WORK TO BE COMPLETED: Copy out the lines of the material word for word, beginning with the line that contains "Reading left to" and continuing through the last line of the material.

[Chart-based quiz items]
*-*-*

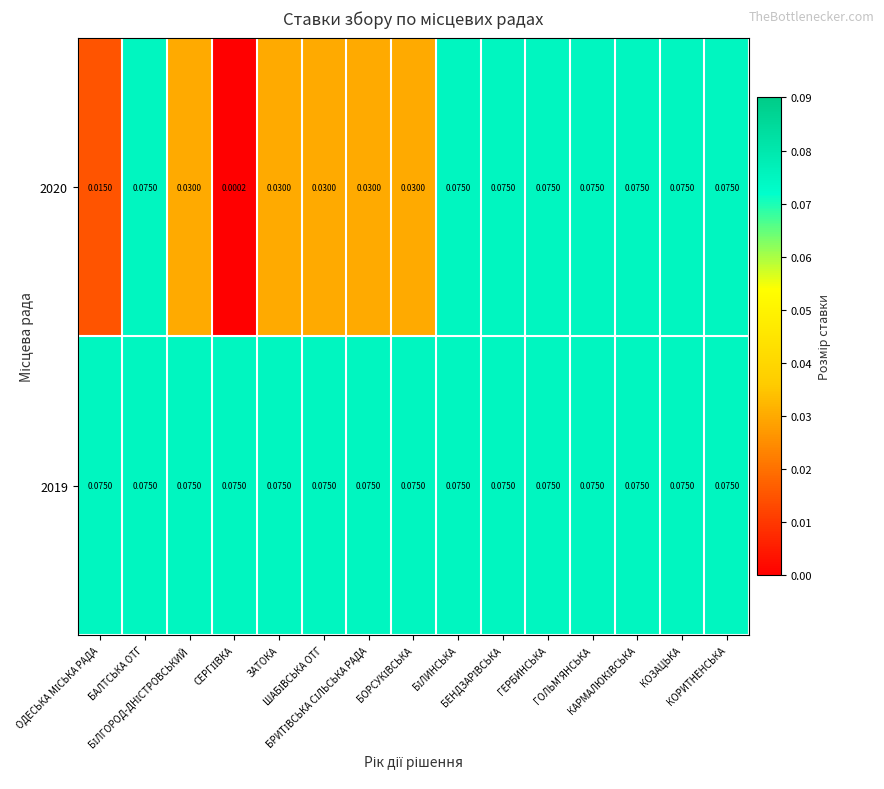

How many distinct data groups are displayed?

2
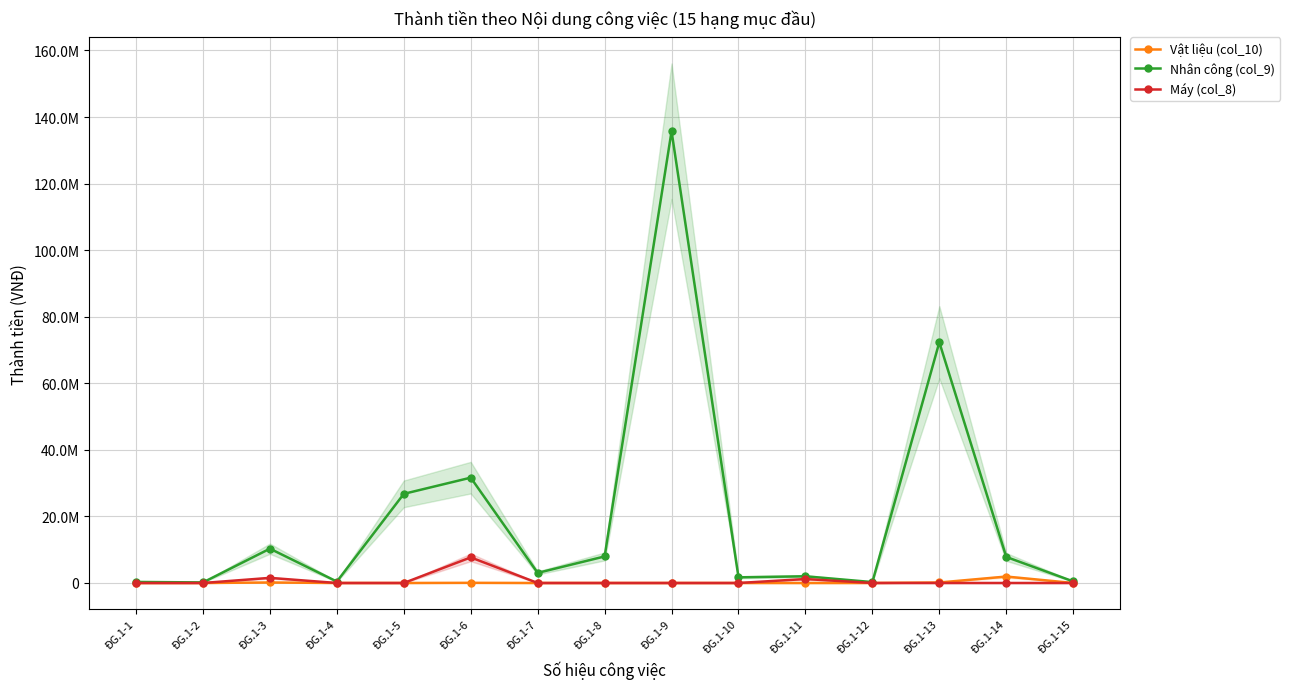

Reading left to right, transcribe all the data shown in this chart.

Vật liệu (col_10): 0.0	0.0	153111.0	0.0	0.0	46772.5	0.0	0.0	0.0	0.0	0.0	0.0	146512.8	1934094.4	0.0
Nhân công (col_9): 312406.6	168219.0	10309086.0	427636.2	26778390.1	31647510.0	3032886.4	7975381.0	135732654.0	1700213.1	2018627.5	269707.1	72323223.4	7826258.0	476545.2
Máy (col_8): 0.0	0.0	1536394.6	0.0	0.0	7690741.2	0.0	0.0	0.0	0.0	1187265.3	0.0	0.0	0.0	0.0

*-*-*

TASK SOLUTION:
Reading left to right, transcribe all the data shown in this chart.

Vật liệu (col_10): 0.0	0.0	153111.0	0.0	0.0	46772.5	0.0	0.0	0.0	0.0	0.0	0.0	146512.8	1934094.4	0.0
Nhân công (col_9): 312406.6	168219.0	10309086.0	427636.2	26778390.1	31647510.0	3032886.4	7975381.0	135732654.0	1700213.1	2018627.5	269707.1	72323223.4	7826258.0	476545.2
Máy (col_8): 0.0	0.0	1536394.6	0.0	0.0	7690741.2	0.0	0.0	0.0	0.0	1187265.3	0.0	0.0	0.0	0.0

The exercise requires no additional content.